In this original study, Scharf investigates issues of national identity in films of the New German Cinema. Using a cultural studies analysis, Scharf argues that the conflict between this generation of critical filmmakers and their ‘German-ness’ translate into feature films that construct, and are pervaded by, a sense of "homelessness" at home.
As the first cultural studies investigation of this cinematic movement, the book challenges existing film studies accounts by analyzing the New German Cinema within its social, temporal, and spatial contexts.
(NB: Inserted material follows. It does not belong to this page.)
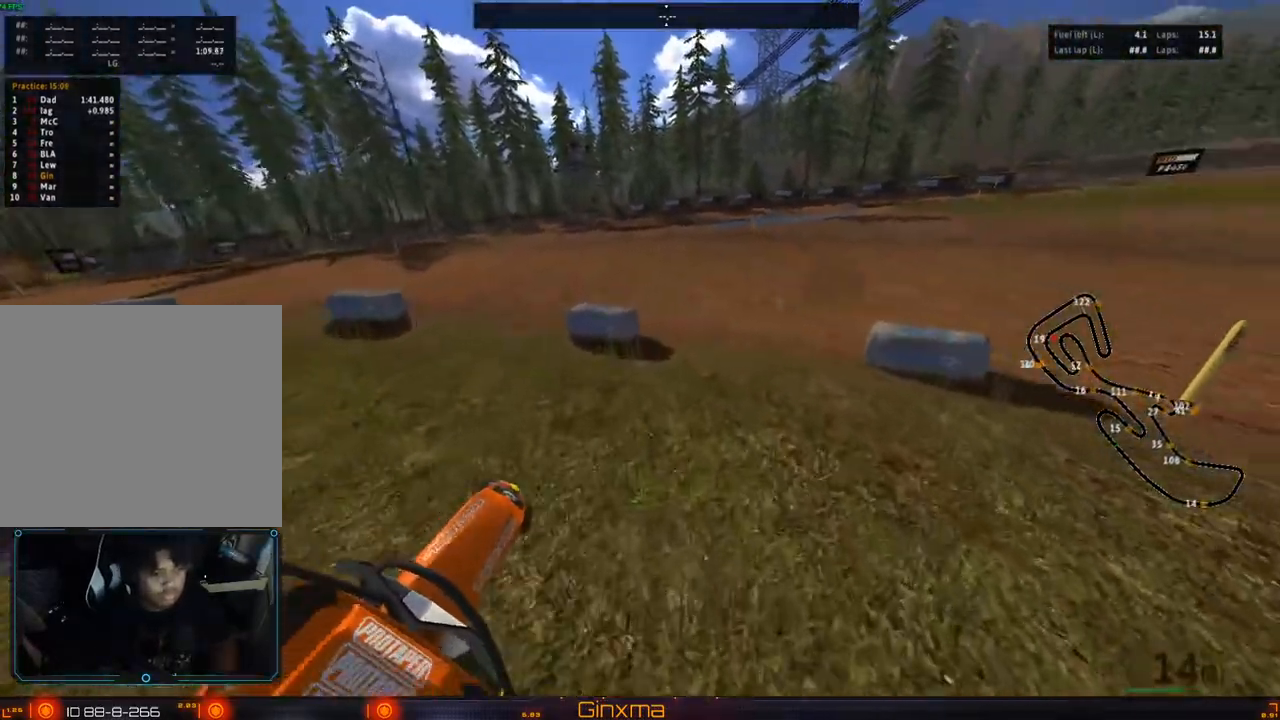
{"buttons": [], "left_stick": "center", "right_stick": "center", "events": [[150, "left_stick", "right"], [167, "CROSS", "down"], [267, "CROSS", "up"], [267, "left_stick", "center"], [283, "R2", "up"]]}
Furthermore, with its broad concerns for the West German production context, the New German Cinema’s reception both nationally and internationally, as well as issues of representation, narration, and ‘Othering,’ Nation and Identity in the New German Cinema offers an interdisciplinary contribution to the ongoing debate on national cinema.
Table of Contents
PART ONE—Setting the Scene
Chapter One: Establishing Shot
PART TWO—Film Analyses
Chapter Two: The Unsettling Setting
Chapter Three: A Matter of Time
Chapter Four: Relative Strangers
Conclusion: The End
Inga Scharf currently works for the German National Academic Foundation. Her publications include the article A Cultural Studies Approach Towards a Critical Understanding of the New German Cinema, and the book chapter National Identity and the Critical Geopolitics of West German Film.